Your instructions ▸ Repeat the listing that follows, character for character, minus the pictures.
━━━━━ Data block ━━━━━
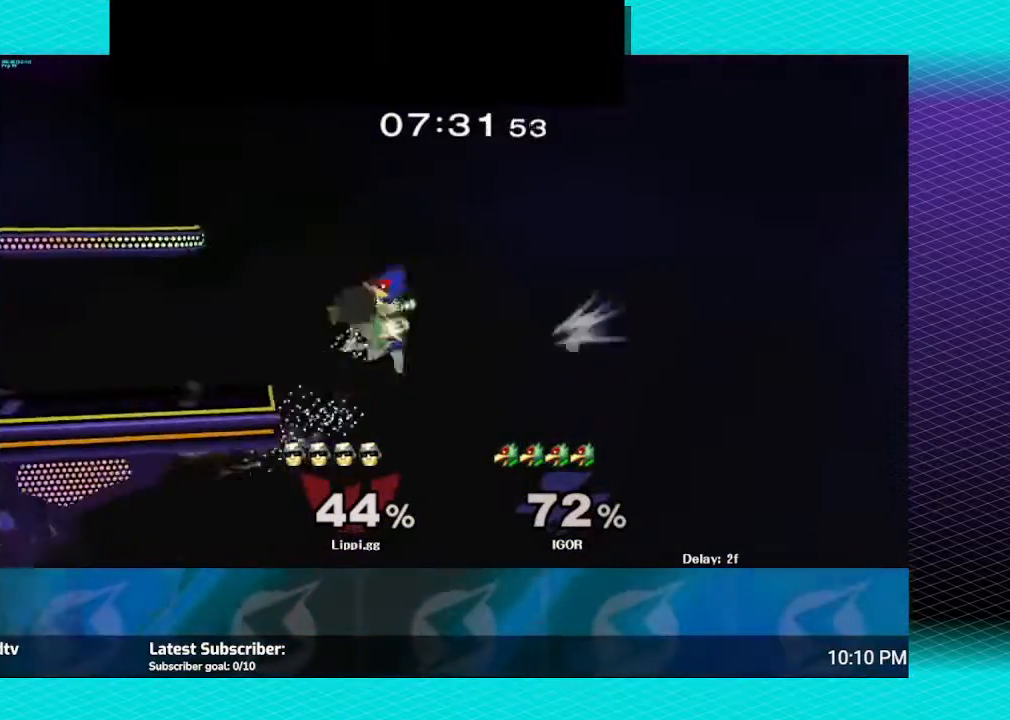
{"buttons": ["B"], "left_stick": "up-left", "right_stick": "center", "events": [[200, "left_stick", "up-left"]]}
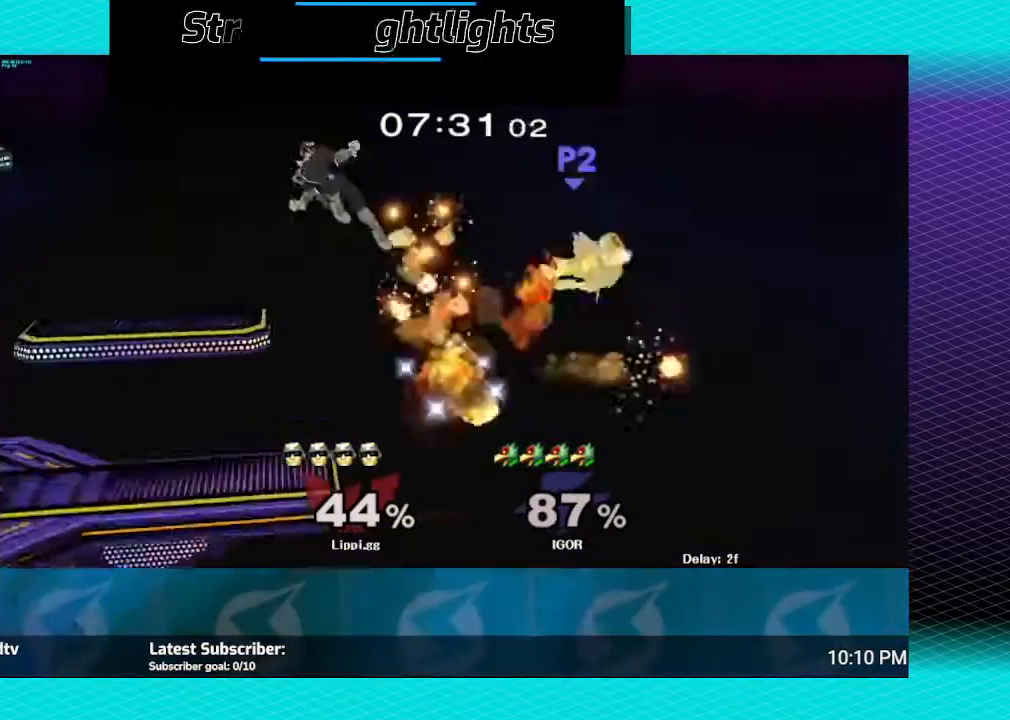
{"buttons": [], "left_stick": "down", "right_stick": "center", "events": [[234, "B", "up"], [501, "left_stick", "down"]]}
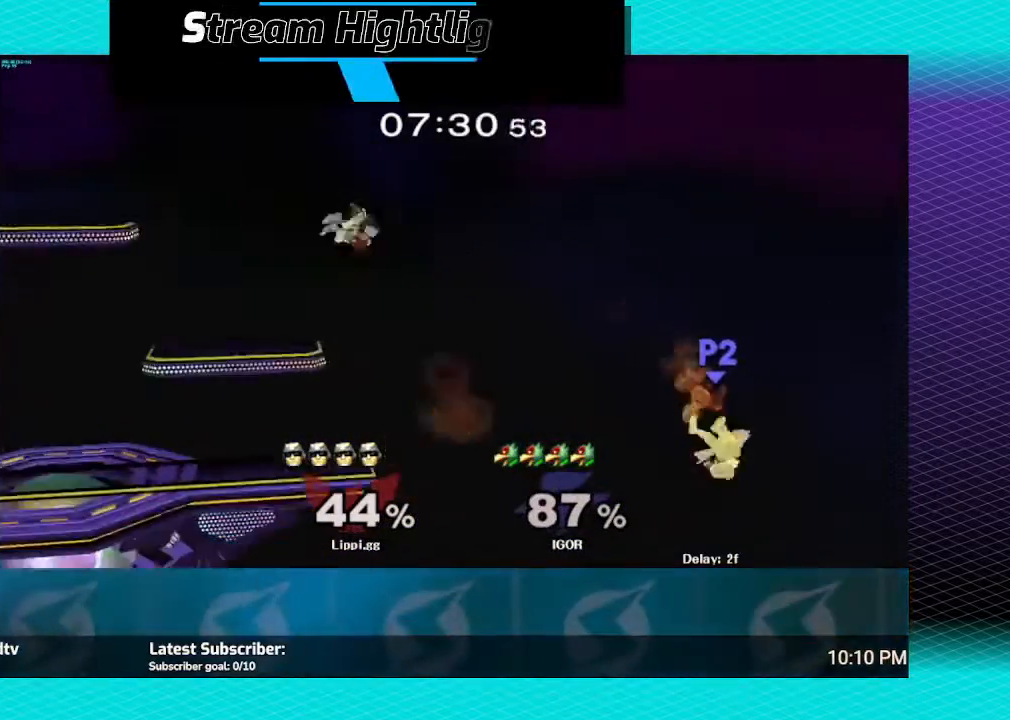
{"buttons": [], "left_stick": "center", "right_stick": "center", "events": [[400, "left_stick", "center"]]}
━━━━━
Result ▸
{"buttons": ["B"], "left_stick": "up-left", "right_stick": "center", "events": [[200, "left_stick", "up-left"]]}
{"buttons": [], "left_stick": "down", "right_stick": "center", "events": [[234, "B", "up"], [501, "left_stick", "down"]]}
{"buttons": [], "left_stick": "center", "right_stick": "center", "events": [[400, "left_stick", "center"]]}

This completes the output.